▶ _TEXT PASSAGE_:
Berlin’s Tegel Airport will be closing for good on November 8th, 2020. All airline passengers from Berlin will have to go to BER Airport in Brandenburg.

Berlin, May 20th, 2020, updated on October 12th, 2020 (The Berlin Spectator) — When the Soviets tried to starve the inhabitants of the city’s Western sectors with their Berlin Blockade, the Western Allies commenced with the Berlin Air Lift. Tempelhof Airport had a capacity problem which is why an additional airport was needed. So, the longest runway in Europe was built in Tegel. A Douglas C-54 loaded with food touched down on November 5th, 1948. It was the first aircraft ever to land there.

Tegel Airport’s architecture is unique. Photo: Imanuel Marcus

PanAm Flights to Tegel

During the Cold War, airlines from the occupation forces England, France and the United States of America were allowed to land at Tegel Airport. Air France was the first to offer regular flights to West Berlin’s large airport in 1960. The first flight landed and took off on January 2nd of that year. PanAm, a legendary former U.S. airline, followed in 1964. Lufthansa was banned from Berlin until the reunification in 1990.

Absolutely nothing was going on on Tegel Airport’s tarmac in May. Photo: Imanuel Marcus

When aviation took off in more than one way, West Berlin’s other airport, Tempelhof, was nearly bursting. For that reason, all charter flights were moved to Tegel Airport. In the late 1980s, West Berlin’s Senate prevented the erection of a second terminal up there. After Germany’s reunification, Lufthansa was finally allowed to fly to – and take off from – Tegel as well.

Berlin’s Four Major Airports
Out of the four major airports the Berlin Brandenburg region has, only one will be operational.
Tempelhof Airport was closed for flights in 2008. It is now ‘An Airport for Skaters, Cyclists and Dogs‘.
BER Airport will be opened on October 31st, 2020. (Read separate article ‘No Inauguration Party for BER Airport Because of Embarrassing Delay‘)
Tegel Airport will be closed for good on November 8th, 2020.
‘> Schönefeld Airport will become Terminal 5 of BER Airport on October 25th, 2020.

The latest on Tegel Airport: Tegel Airport: Sixty Years Later, the Last Flight is Gone (November 8th, 2020)

Chopped Liver

Tegel was supposed to be closed in 2012. But because the new BER Airport was delayed, the operator FBB needed to postpone the closure a million times. In 2019, Tegel Airport and Schönefeld Airport combined broke their own record regarding the number of passengers they processed. On December 20th, the 35 millionth passenger of the year was drowned in prizes.

▶ _EXERCISE TASKS_:
1) Answer these questions using the Tegel Airport article, one line per answer, marked the same way:
(a) Which aircraft was the first ever to land at Tegel, and on what date?
(b) Which airline first offered regular flights to Tegel, and in what year?
(c) In what year was Tempelhof Airport closed for flights?
2) Summarize the Tegel Airport article in two sentences.
3) Pick up the Tegel Airport article after its last sentence and continue it.

▶ _PROVIDED INFORMATION_:
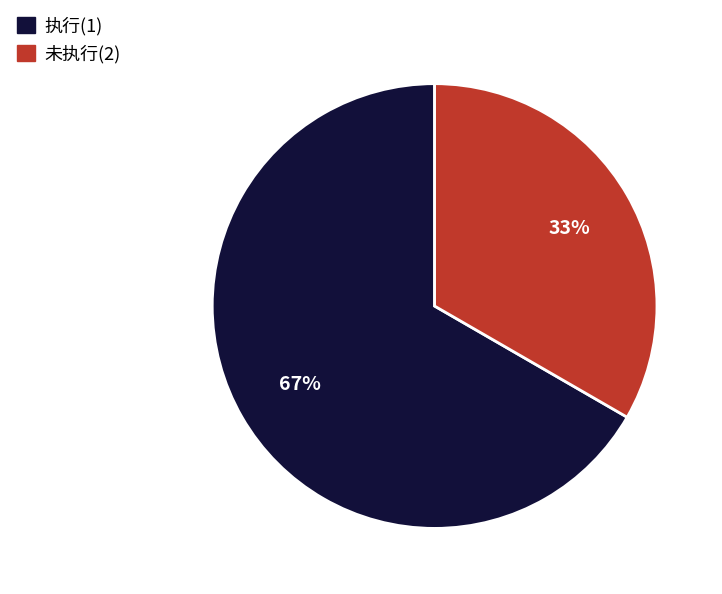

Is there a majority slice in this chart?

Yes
--
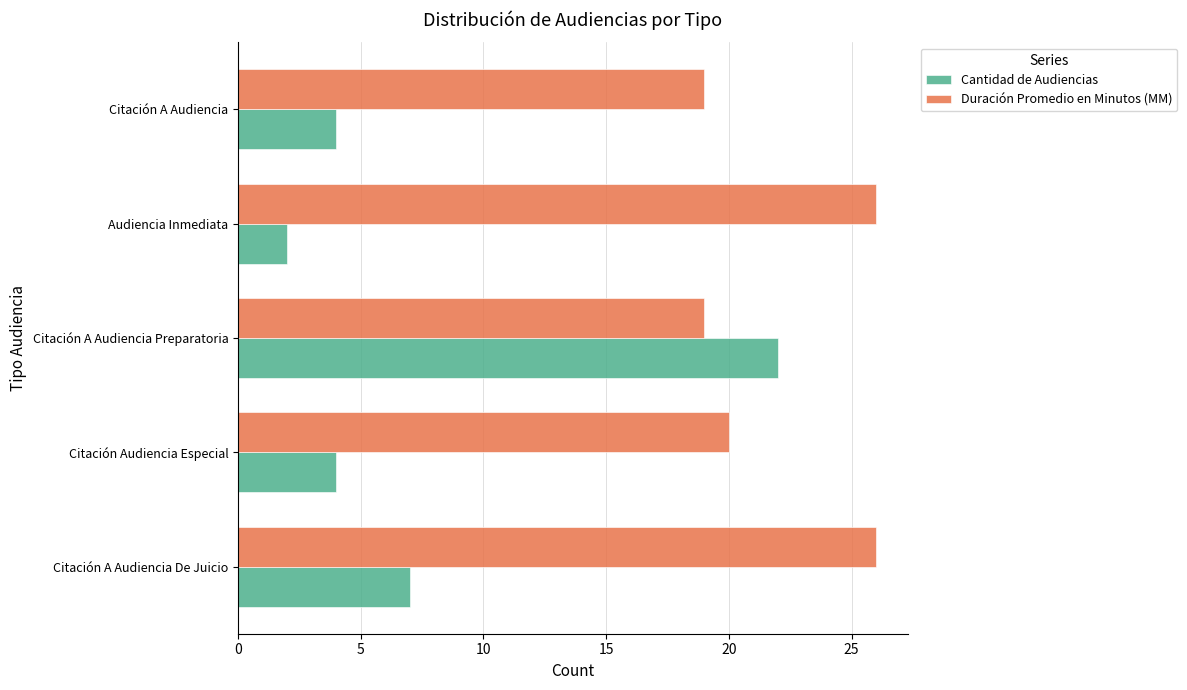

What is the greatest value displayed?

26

▶ _RESPONSES PER TASK_:
1)
(a) A Douglas C-54 loaded with food, on November 5th, 1948.
(b) Air France, in 1960.
(c) In 2008.

2) Tegel Airport was built during the Berlin Air Lift, when a Douglas C-54 loaded with food became the first aircraft to land there on November 5th, 1948, and Lufthansa was allowed to fly there only after Germany's reunification. Its closure, planned for 2012 but postponed because of BER Airport's delay, was set for November 8th, 2020, leaving BER as the only one of the region's four major airports in operation.

3)
Things were empty in May of 2020, because of Corona. Photo: Imanuel Marcus

Then, in March of 2020, Corona hit and turned aviation into chopped liver. For two months, Tegel Airport was not really needed anymore. Still one of its owners, the Federal Republic of Germany, vetoed its closure. Transport Minister Andreas Scheuer did not want to lose Tegel because it accommodated part of the government’s and the Federal President’s official air fleet.

Tegel was the fourth-largest airport in Germany, in terms of the number of passengers. Photo: Imanuel Marcus

Urban Tech Republic

Then the government gave in. Since there were hardly any passengers during the first months of the Corona crisis, Tegel was supposed to be shut down on June 15th, 2020. It could have been a final closure because of Tegel’s fixed shutdown on November 8th. But then, in late spring, the Corona situation improved to some extent. The room Tegel provided was needed when Germans started flying to tourist destinations in Europe again.

It’s not a jail, but an airport. Photo: Imanuel Marcus

Once the final flight leaves it in early November, Tegel Airport will not just rot and fall apart. A research center and an industrial park named ‘Berlin TXL – The Urban Tech Republic’ will take over. Soon, Berlin will have two former airports, Tempelhof and Tegel, the hexagon design of which was and still is revolutionary.

A passenger! We found one! Photo: Imanuel Marcus

The latest on Tegel Airport: Tegel Airport: Sixty Years Later, the Last Flight is Gone (November 8th, 2020)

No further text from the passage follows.